The challenge in the logical problem of evil is to show that it is metaphysically possible that God co-exists with evil, E. There are various ways to take the challenge; one natural way is to take it as asserting that it is impossible that God cannot eliminate E without a cost of a greater good G. All possible evil is gratuitous.
The challenge of the evidential argument is to show that God coexists with all actual evil. One natural way to take the challenge is as asserting that there is some actual evil E that God can eliminate without the cost of any greater good, G. The evidential problem has given rise to a host of epistemological replies concerning how we might know that God could eliminate E without the cost of G. These are not solutions to the problem; they are dissolutions: they remove the challenge without showing that, for any actual evil E, there is a greater good G such that G entails E. But if it could be shown that there is a solution to the evidential problem of evil, then there would be a solution to the logical problem of evil.

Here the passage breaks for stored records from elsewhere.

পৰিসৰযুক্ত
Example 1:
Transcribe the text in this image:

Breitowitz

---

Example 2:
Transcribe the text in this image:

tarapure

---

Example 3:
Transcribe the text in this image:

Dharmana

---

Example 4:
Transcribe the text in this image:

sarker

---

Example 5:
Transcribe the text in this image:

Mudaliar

But the fundamental problem of evil, I’d propose, is the modal problem of evil. The challenge in the modal problem of evil is to show that, in every possible world W, if E exists in W then God co-exists with E. One natural way to take the modal problem is as asserting that there is a possible world W and some evil E in W such that God can eliminate E without a cost of a greater good G.

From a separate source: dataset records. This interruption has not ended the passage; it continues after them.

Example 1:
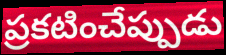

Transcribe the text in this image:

ప్రకటించేప్పుడు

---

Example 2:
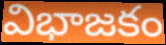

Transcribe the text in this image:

విభాజకం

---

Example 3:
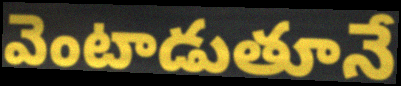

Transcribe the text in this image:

వెంటాడుతూనే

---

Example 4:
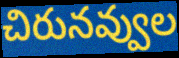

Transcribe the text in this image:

చిరునవ్వుల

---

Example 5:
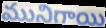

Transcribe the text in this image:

మునిగాయి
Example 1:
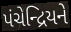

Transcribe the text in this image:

પંચેન્દ્રિયને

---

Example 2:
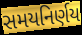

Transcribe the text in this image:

સમયનિર્ણય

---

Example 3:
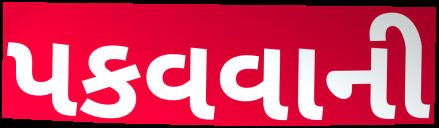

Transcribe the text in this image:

પકવવાની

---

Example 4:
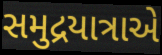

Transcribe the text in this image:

સમુદ્રયાત્રાએ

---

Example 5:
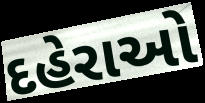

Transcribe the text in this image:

દહેરાઓ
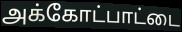
அக்கோட்பாட்டை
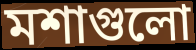
মশাগুলো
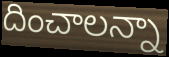
దించాలన్నా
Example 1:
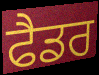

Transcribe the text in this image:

ਫੈਡਰ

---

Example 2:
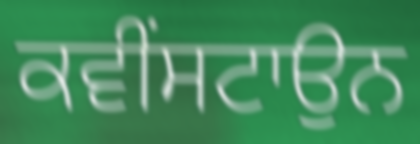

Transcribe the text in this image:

ਕਵੀਂਸਟਾਉਨ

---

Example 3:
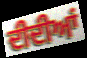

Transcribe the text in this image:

ਦੀਦੀਆਂ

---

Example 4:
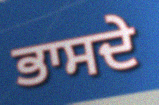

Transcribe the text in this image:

ਭਾਸਦੇ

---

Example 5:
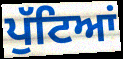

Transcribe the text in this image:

ਪੁੱਟਿਆਂ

It is useful to contrast the logical problem of evil with the modal problem of evil. The logical problem of evil claims that every evil in every world in which they occur–in the vastness of metaphysical space–is gratuitous. To show that that’s mistaken we need to show that just one instance of evil in just one world is not gratuitous. FWD addresses this problem. But the modal problem of evil claims that there is some evil, in some possible world–in the vastness of metaphysical space–that is gratuitous. To show that that’s mistaken we need to show that there are no instances of evil in any possible world that are gratuitous. FWD is useless here. Indeed, just the sort of theistic defense that FWD presents can be used as an atheistic defense in the modal problem of evil. For all we know, the atheist might urge, there is some strange and distant possible world in which, as Guleserian says, a single sentient being suffers pointlessly for a few hours. For all we know modally, aren’t there such worlds?

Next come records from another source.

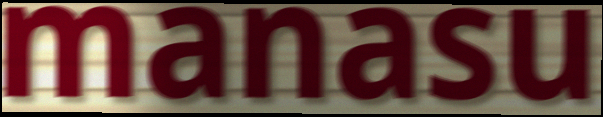
manasu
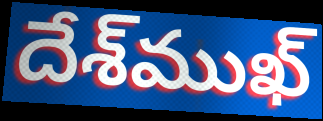
దేశ్‌ముఖ్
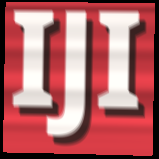
IJI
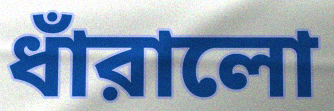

The modal problem of evil seems like too imposing a challenge. But it is a serious and genuine problem for theism. Possible gratuitous evil is no less a challenge for theism than actual gratuitous evil, since God exists in every world and has the divine attributes in every world. A solution to the modal problem of evil would show that there is no possible world in which there is an instance of evil E such that God can eliminate E without the cost of a greater good. A solution to the modal problem of evil would solve all other problems of evil.